**Texte fourni**
*****

13/06/2010

Le cœur de la foi (11ème dimanche)

Posons-nous une petite question, si simple, si innocente. C’est quoi être chrétien ? C’est quoi, être disciple du Christ ? Pouvons-nous le dire en une phrase ?

Lorsque j’anime une préparation baptême, c’est le premier volet de ma catéchèse. Alors que nombre de ceux que nous croisons à l’occasion de la préparation des sacrements ne sont pas de ceux qui se croisent ici dimanche après dimanche, avant de savoir quel est le sens du chrême ou même ce que signifie le mot baptême, il importe de se dire le cœur : c’est quoi être chrétien ?

Nous pourrions faire entre nous un tel exercice, sans forcément imaginer que tous connaissent la signification du chrême ou savent que baptême désigne en grec le plongeon ou la plongée, plongée dans la mort de Jésus, pour avec lui traverser l’eau et renaître à la vie nouvelle.

Lundi dernier, une des mamans présentes en vient à dire qu’être chrétien, c’est respecter des règles. Evidemment, ce qu’elle dit n’est pas faux. Evidemment, on peut même entendre très positivement une telle réponse. Mais tout de même, cela me fait mal, cela me transperce le cœur que des gens puissent ainsi penser que le cœur de la foi réside dans l’observation de règles. Cela me fait mal, parce que ces gens sont écartés du cœur de la foi. Parce que ces gens, qui demandent peut-être pas mieux qu’à croire, quel que soit par ailleurs l’engagement qui est le leur pour vivre leur foi, ces gens n’ont pas entendu, n’ont pas su entendre, n’ont pas pu entendre le cœur de la foi.

Ne devrions-nous pas réentendre l’évangile de ce jour. N’est-ce pas la fin des règles ? N’est-ce pas la gratuité de l’amour ? Comment est-il possible que le cœur de la foi ne soit pas la gratuité même de l’amour ? Oh certes, vous pourrez mettre des règles à l’amour, et il le faudra peut-être. Mais s’il y a d’abord les règles, c’est insensé, on passe à côté du plus important.

Etre baptisés, être chrétiens, être disciples de Jésus, c’est la reconnaissance de ce que Dieu nous aime. Nous avons connu l’amour et nous y avons cru. S’il y a quelque chose à dire à ceux qui veulent savoir ce qu’est notre foi, aux enfants à qui souhaitons la transmettre, à nous aussi, c’est cela et cela d’abord, et seulement.

*****

**Entrées fournies**
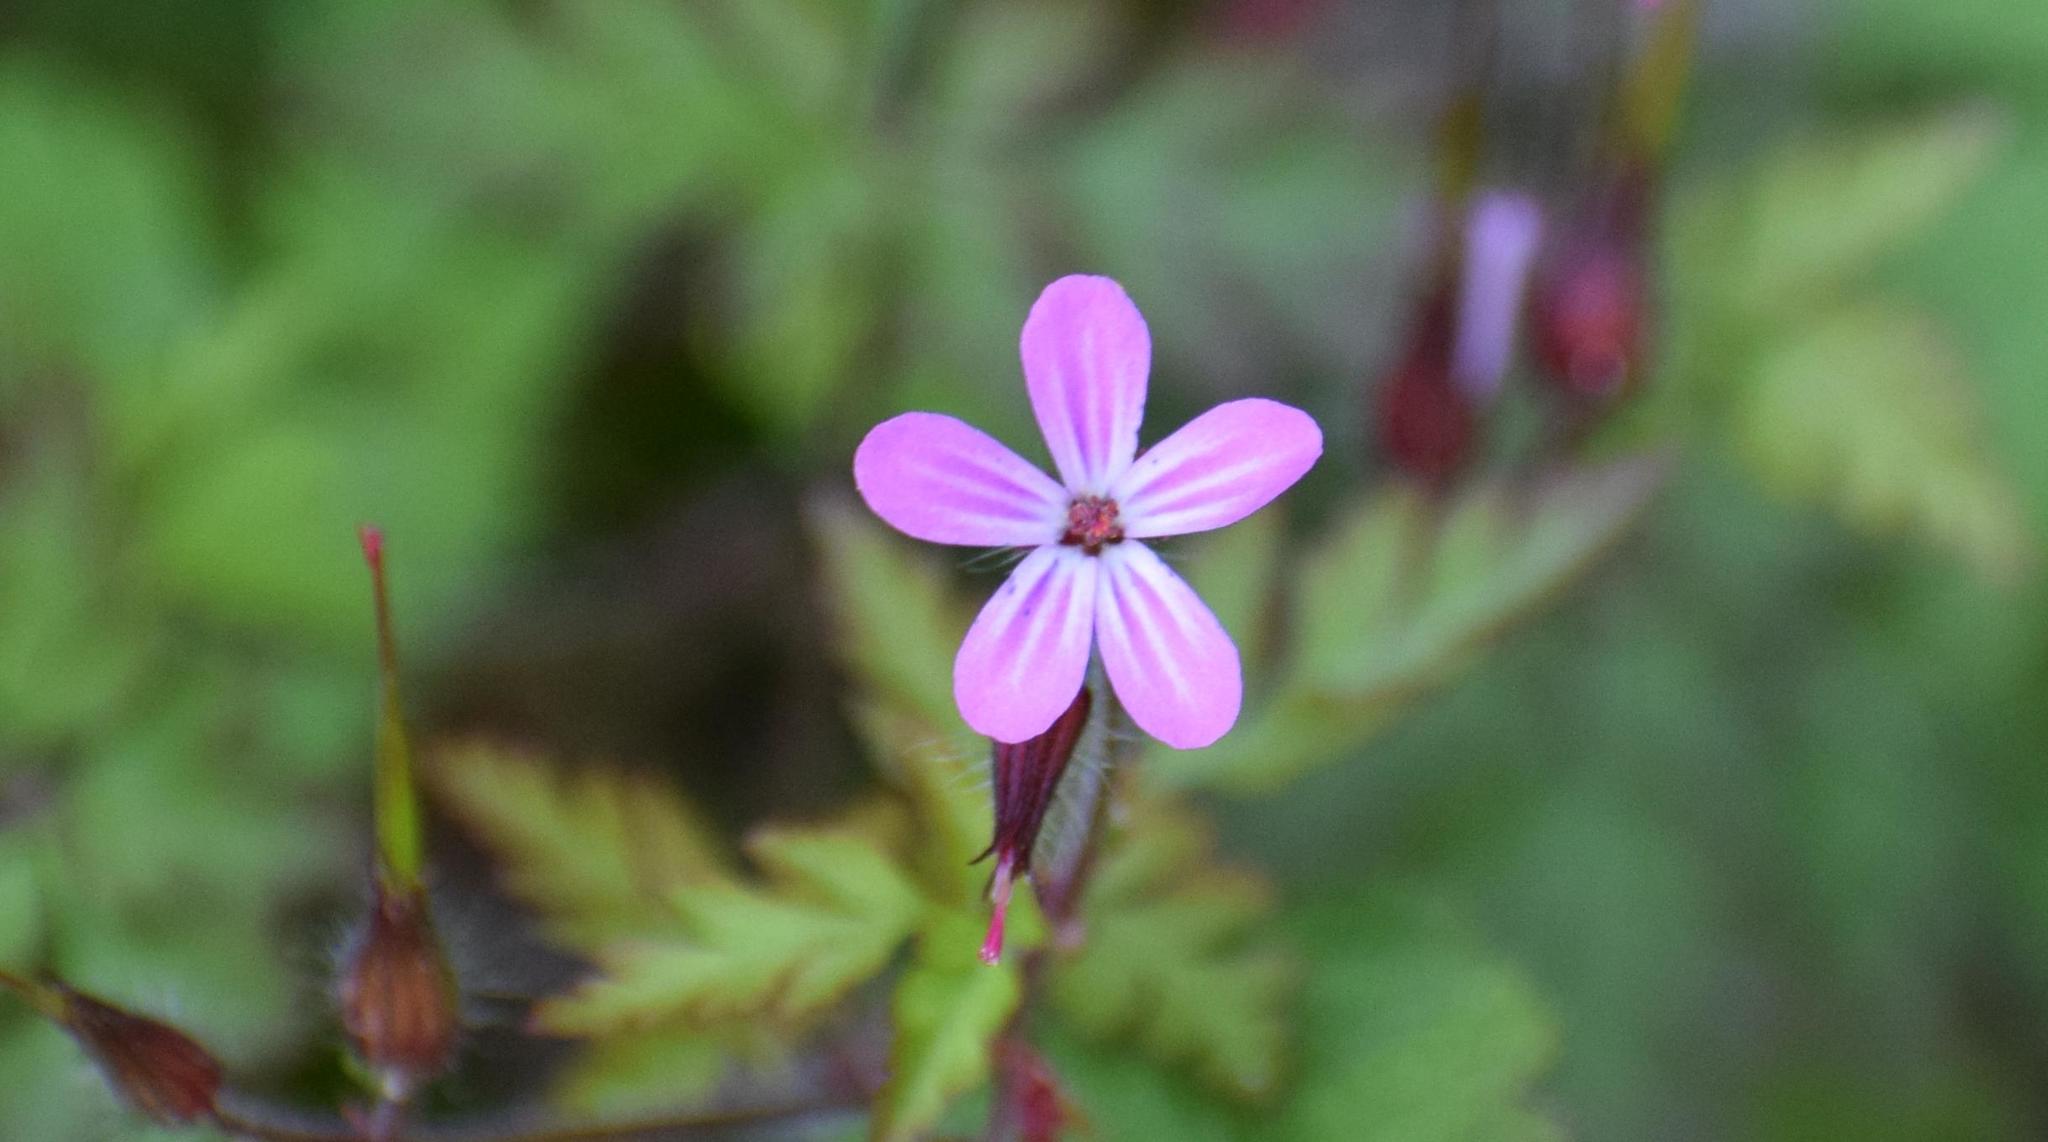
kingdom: Plantae
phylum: Tracheophyta
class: Magnoliopsida
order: Geraniales
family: Geraniaceae
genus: Geranium
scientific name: Geranium robertianum
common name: Herb-robert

*****

**Consignes à suivre**
Poursuivez le texte sur le cœur de la foi, placé plus haut avant les entrées, en reprenant juste après sa dernière phrase.

**Résultat obtenu**
Regardons encore l’évangile. Cette femme n’a sans doute pas tout fait dans les règles, à la différence du pharisien Simon. Lui non plus n’est pas parfait, évidemment, mais son imperfection ne se voit pas trop, comme la nôtre. Et qui est disciple du maître ? Qui est éperdu d’amour ? Celle qui n’a pas tout fait dans les règles. Certes, on peut aussi être disciple et tout faire dans les règles, mais tout faire dans les règles n’est pas une condition, ni suffisante, ni nécessaire. Aimer est le seul sens de la foi. Ama et fac quam vis.

Il ne s’agit pas de prêcher l’anarchie, mais il n’est pas tolérable que la prédication chrétienne soit retenue comme étant celle de règles au point que l’on en oublie cette bonne nouvelle incroyable : Dieu fait de nous ses amis ; Dieu nous épouse comme la bienaimée ; Dieu nous chérit comme ses enfants.

Nous sommes aux antipodes de la religion, non qu’il s’agirait d’instruire à nouveau le procès de la religion dans son opposition avec la foi. Mais force est de reconnaître que nous ne pouvons rien faire pour Dieu, quoi qu’en pense le pharisien Simon. Et de fait, il n’a rien fait, il n’a pas même pratiqué les gestes de l’accueil. On peut se remuer, préparer un repas, on peut suivre toutes les règles et passer à côté du cœur, rater ce à quoi l’on dit pourtant tenir. Quant à oser l’impensable, qu’un Dieu, que Dieu lui-même nous aime au point de nous relever, cela finalement, est plus dérangeant, car l’amour oblige, et plus que les règles, sans mesure.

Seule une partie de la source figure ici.